- _WORK TO COMPLETE_
Copy the lines below word for word, skipping any image.

- _AVAILABLE RECORDS_

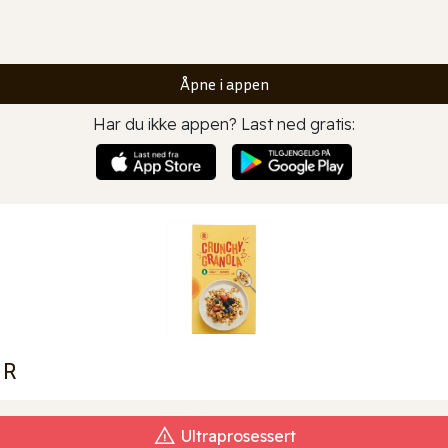
Åpne i appen
Har du ikke appen? Last ned gratis:
 R
Ultraprosessert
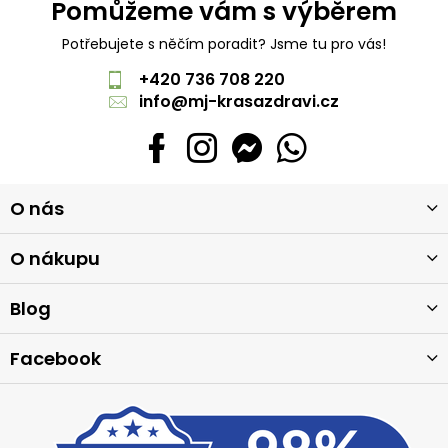
Pomůžeme vám s výběrem
Potřebujete s něčím poradit? Jsme tu pro vás!
+420 736 708 220
info
@
mj-krasazdravi.cz
Z
O nás
á
p
a
O nákupu
t
í
Blog
Facebook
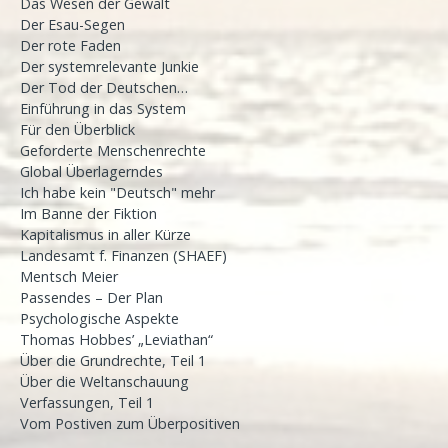
Das Wesen der Gewalt
Der Esau-Segen
Der rote Faden
Der systemrelevante Junkie
Der Tod der Deutschen…
Einführung in das System
Für den Überblick
Geforderte Menschenrechte
Global Überlagerndes
Ich habe kein "Deutsch" mehr
Im Banne der Fiktion
Kapitalismus in aller Kürze
Landesamt f. Finanzen (SHAEF)
Mentsch Meier
Passendes – Der Plan
Psychologische Aspekte
Thomas Hobbes’ „Leviathan“
Über die Grundrechte, Teil 1
Über die Weltanschauung
Verfassungen, Teil 1
Vom Postiven zum Überpositiven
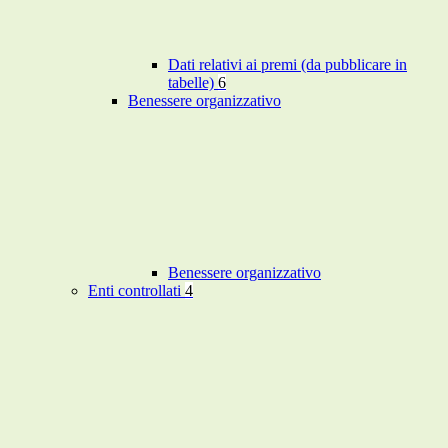
Dati relativi ai premi (da pubblicare in
tabelle)
6
Benessere organizzativo
Benessere organizzativo
Enti controllati
4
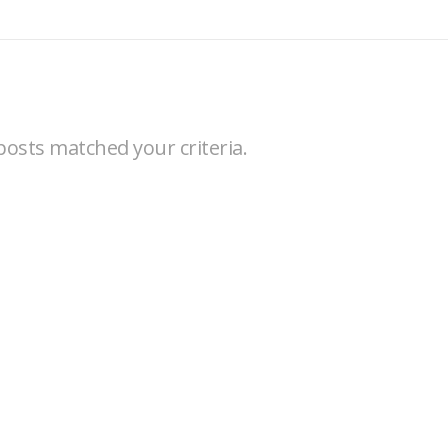
posts matched your criteria.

- _EXERCISE RESPONSE_
Åpne i appen
Har du ikke appen? Last ned gratis:
 R
Ultraprosessert
Pomůžeme vám s výběrem
Potřebujete s něčím poradit? Jsme tu pro vás!
+420 736 708 220
info
@
mj-krasazdravi.cz
Z
O nás
á
p
a
O nákupu
t
í
Blog
Facebook
Das Wesen der Gewalt
Der Esau-Segen
Der rote Faden
Der systemrelevante Junkie
Der Tod der Deutschen…
Einführung in das System
Für den Überblick
Geforderte Menschenrechte
Global Überlagerndes
Ich habe kein "Deutsch" mehr
Im Banne der Fiktion
Kapitalismus in aller Kürze
Landesamt f. Finanzen (SHAEF)
Mentsch Meier
Passendes – Der Plan
Psychologische Aspekte
Thomas Hobbes’ „Leviathan“
Über die Grundrechte, Teil 1
Über die Weltanschauung
Verfassungen, Teil 1
Vom Postiven zum Überpositiven
Dati relativi ai premi (da pubblicare in
tabelle)
6
Benessere organizzativo
Benessere organizzativo
Enti controllati
4
posts matched your criteria.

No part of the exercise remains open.